# [Reading text]
That’s awesome. Really, really awesome.
Okay, another personal question. I’m always interested to know what kinds of dreams and aspirations God planted in people’s hearts at an early age and if they’re living those dreams now. I wanted to be a mommy and a writer. And maybe a librarian or a missionary. What vision did you have for your future when you were, say, in 2nd grade?
Well, I wanted to be a rock star. I had the band name picked out and everything. We were called Fragile Crate. We were horrible. Then I wanted to be in politics. I was sure of this one as well. The aspirations that I believe God placed in my heart were to be in a vocation that helped people. Whatever I did, I wanted to help people. I eventually discovered that politics probably wasn’t the best use of my time if I really wanted to help people.

# [Extracted records]
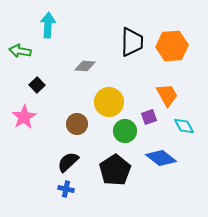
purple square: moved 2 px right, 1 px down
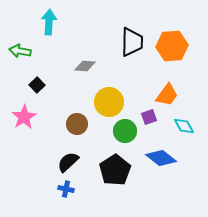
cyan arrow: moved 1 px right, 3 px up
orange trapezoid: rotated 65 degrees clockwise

==

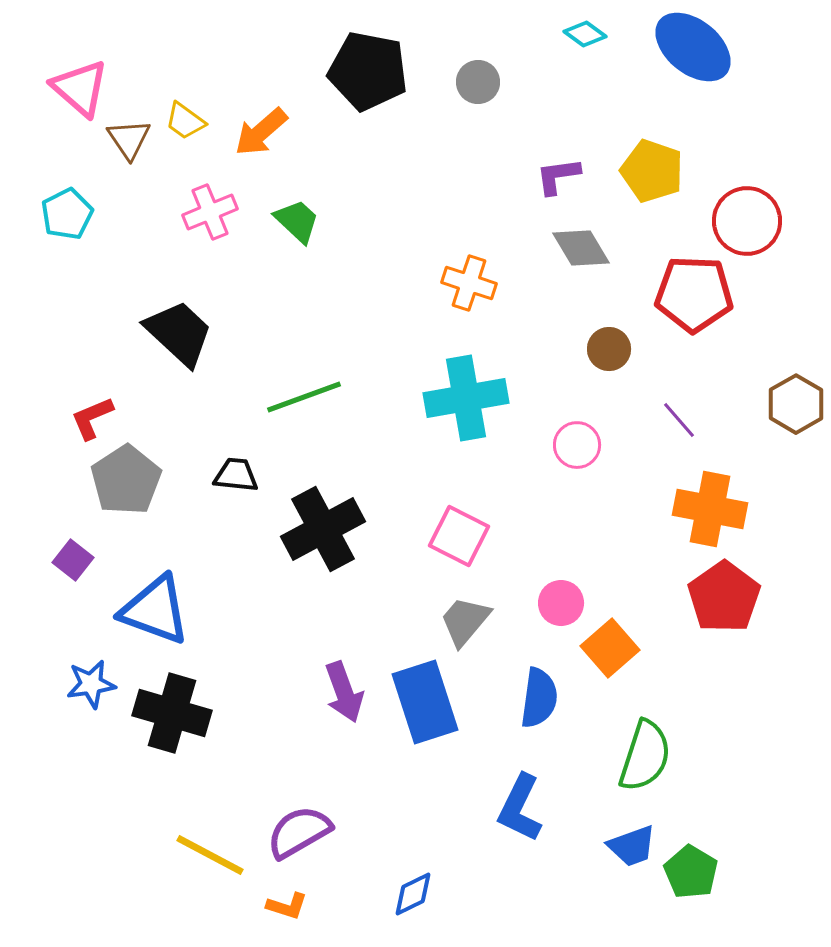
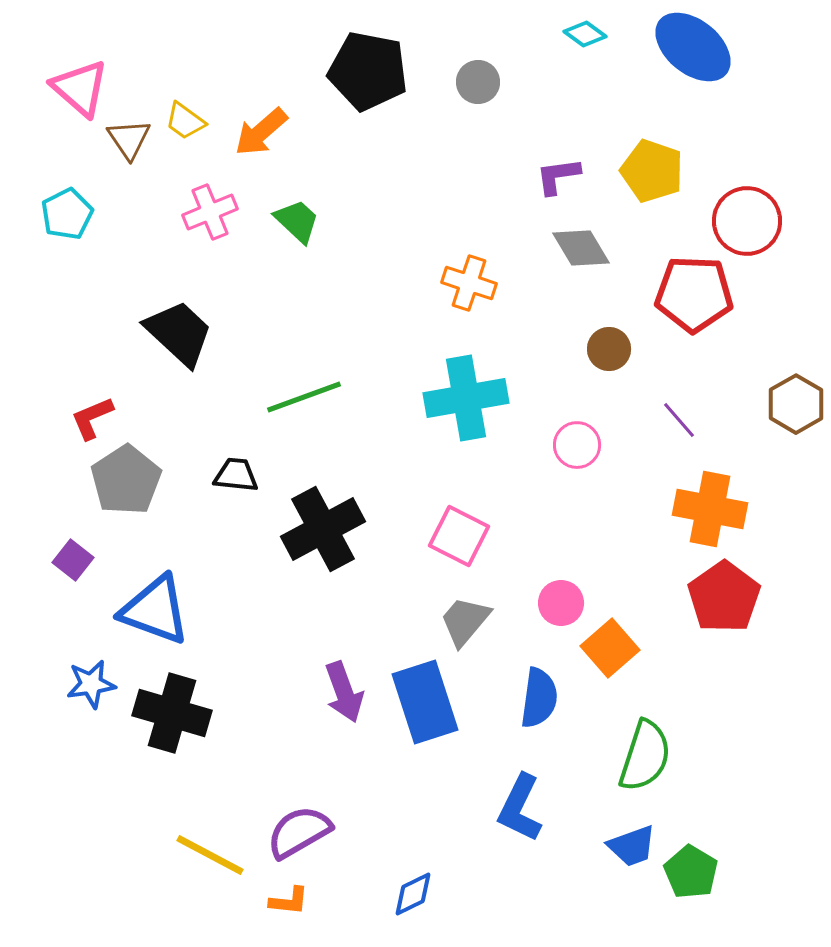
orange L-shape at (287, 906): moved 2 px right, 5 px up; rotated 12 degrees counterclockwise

# [Task set]
(a) In the interview excerpt above, why does the person answering conclude that politics was not the right path? Answer in one to three sentences.
(b) Please transcribe the interview excerpt from "Well, I wanted" to "really wanted to help people.".

# [Solutions in order]
(a) The person believed God had placed in their heart the aspiration to work in a vocation that helped people. They eventually found that politics probably wasn't the best use of their time if they really wanted to help people.

(b)
Well, I wanted to be a rock star. I had the band name picked out and everything. We were called Fragile Crate. We were horrible. Then I wanted to be in politics. I was sure of this one as well. The aspirations that I believe God placed in my heart were to be in a vocation that helped people. Whatever I did, I wanted to help people. I eventually discovered that politics probably wasn’t the best use of my time if I really wanted to help people.